Letters

Rush to Judgment

Oct 09, 2019

To the Editor:

I’ve lived on Shore Avenue and 10th Street in Ship Bottom for over 12 years. The recent hubbub raised by a 10th Street neighbor over traffic and the mayor’s response have left me scratching my head and asking whaaat?

The town rushed to spend taxpayer money to paint the street, which now resembles a county road, though the paint job is so amateurish that Ocean County would disavow it. Maybe they intended drivers to slow down to read the blurry white lines.

Some traffic count data was cited as evidence of the need for this expenditure. Evidence of what? What was the historical traffic count? Six new homes have been built on 10th Street in the past few years. That accounts for some of the traffic. But what about 11th and 12th streets? What about the Seventh, Eighth and Ninth streets, serving as shortcuts for outbound traffic? Where is the proof that 10th Street was more in need of immediate action on traffic control than the others?
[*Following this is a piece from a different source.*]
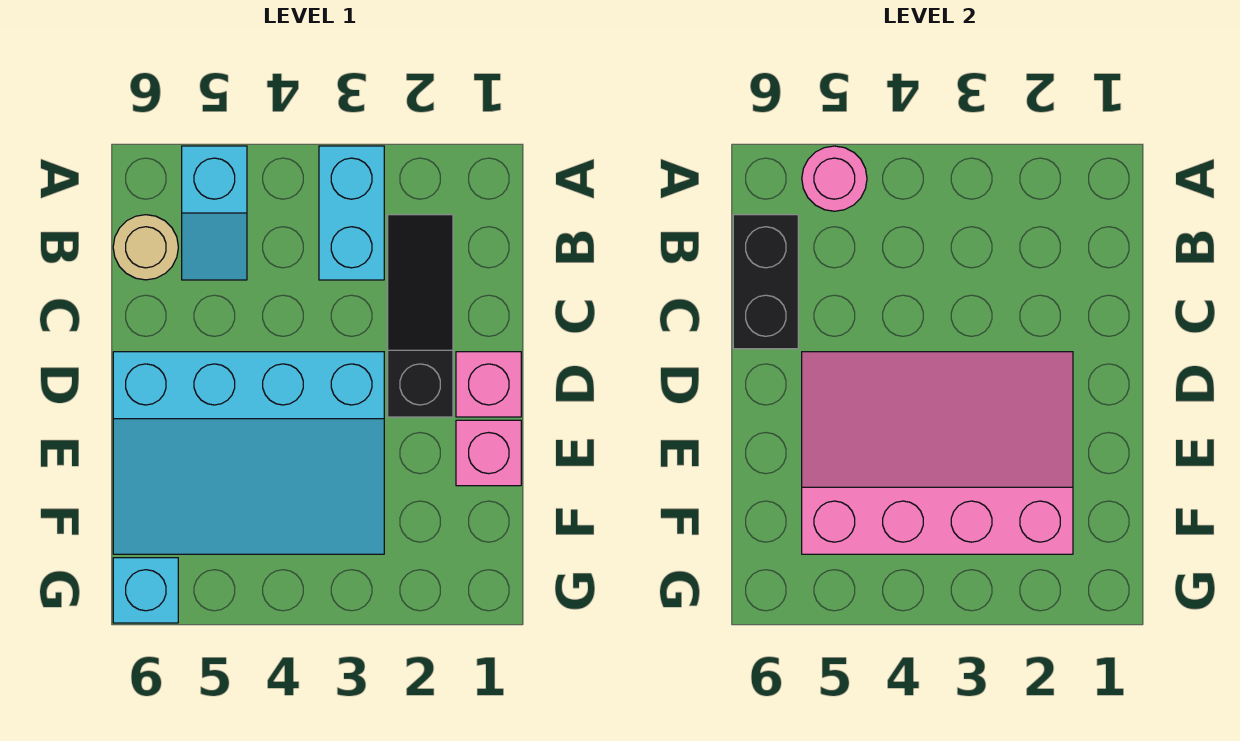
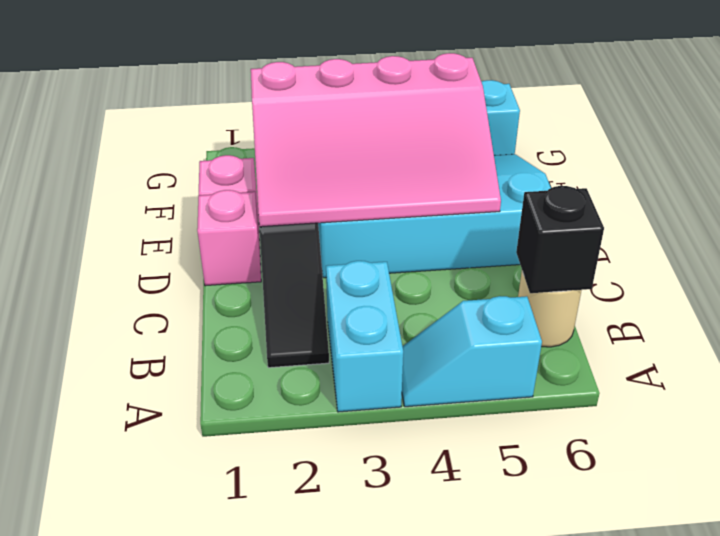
cyan slope A5:B5 level 1 top A -> cyan slope A4:A5 level 1 top 5
pink round brick A5 level 2 -> none
black brick B6:C6 level 2 -> black brick B6 level 2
From personal observation, much of the traffic that exits on the inbound Causeway onto Shore Avenue (sometimes on two wheels) blows past the 10th Street kiddie playground and the stop sign to make their left turn onto 11th and 12th streets, not 10th Street. If you check police records, the borough collects a lot of revenue from motorists who run the 10th Street stop sign and make left turns onto 11th or 12th Street, more than 10th Street, where they are then ticketed by police who lie in wait on westbound 10th Street. The stop signs on 10th, 11th and 12th streets are treated as mere suggestions all year long.

What is the exception to this pattern? Motorists who make the two-plus-hour trek to the Island and arrive after 6 p.m. during season, or arrive any time after September, who stop to use the rest room in the park, find it closed, and then have to make a mad dash up 10th Street to Wawa to use the facilities. At least the ones who don’t choose to relieve themselves in the bushes behind the hut.

Kids may or may not be safer now along “Route 10” with the new lines, but others may be at more risk.

The traffic issue is multifaceted and needs to be equitably evaluated for all of the shortcut feeder streets to and from the Causeway, not just the one that squeaked the loudest.